▸ Goal of the exercise
Straight copy, no pictures: transcribe each entry as it stands.
Data for review START
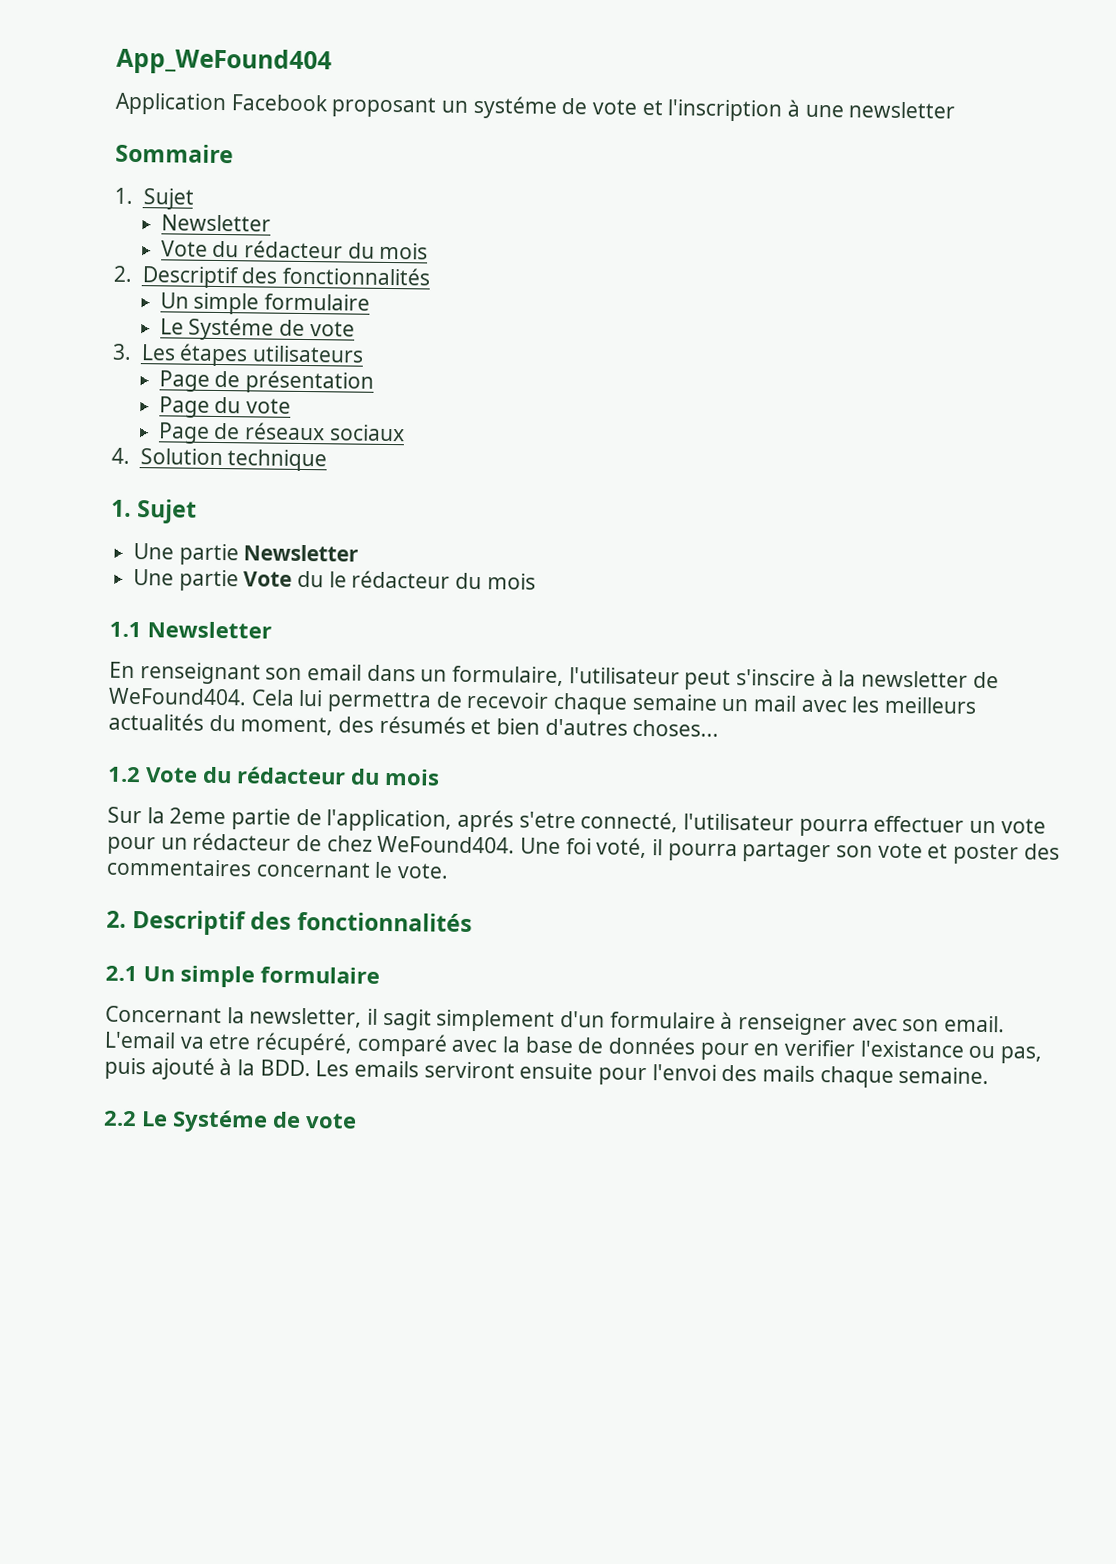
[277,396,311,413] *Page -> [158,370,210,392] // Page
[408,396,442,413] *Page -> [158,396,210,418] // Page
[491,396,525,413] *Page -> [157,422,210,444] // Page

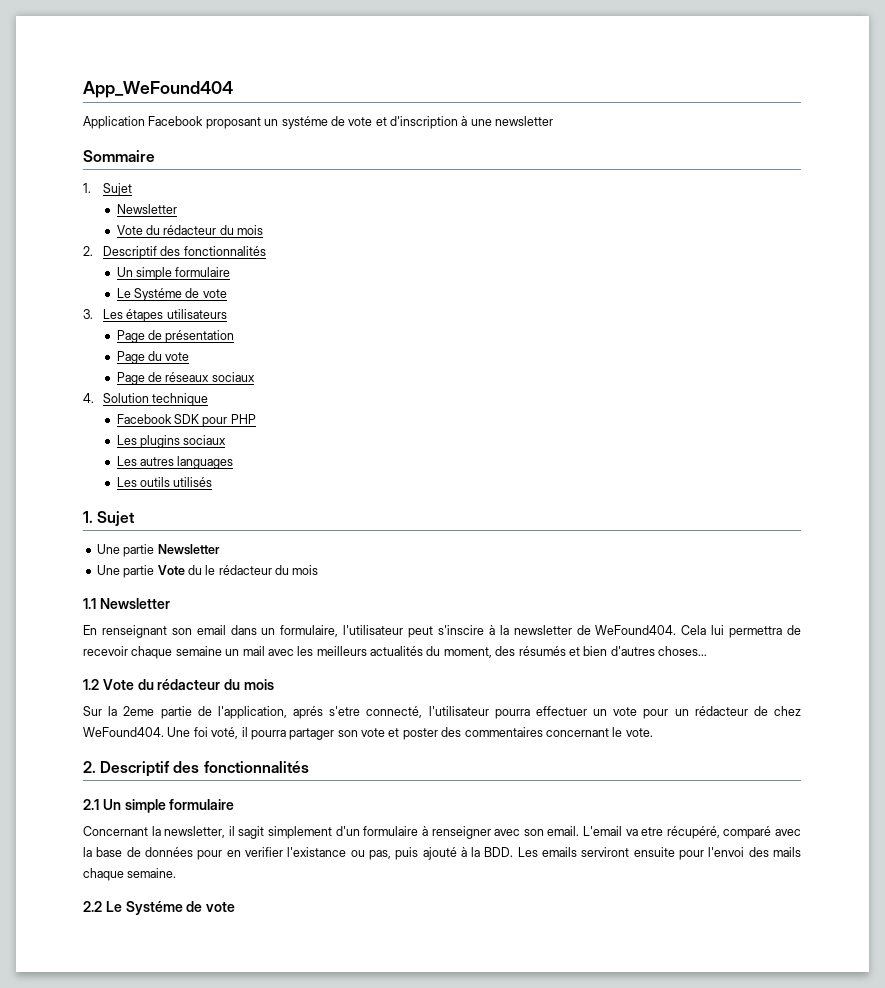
[667,99,783,122] l'inscription -> [390,116,458,129] d'inscription
(328, 460) none -> [116,414,256,427] [116,435,227,448] [116,456,234,469] [116,477,213,487] // Facebook SDK pour PHP // Les plugins sociaux // Les autres languages // Les outils utilisés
Data for review END
▸ Response to the exercise
[277,396,311,413] *Page -> [158,370,210,392] // Page
[408,396,442,413] *Page -> [158,396,210,418] // Page
[491,396,525,413] *Page -> [157,422,210,444] // Page

[667,99,783,122] l'inscription -> [390,116,458,129] d'inscription
(328, 460) none -> [116,414,256,427] [116,435,227,448] [116,456,234,469] [116,477,213,487] // Facebook SDK pour PHP // Les plugins sociaux // Les autres languages // Les outils utilisés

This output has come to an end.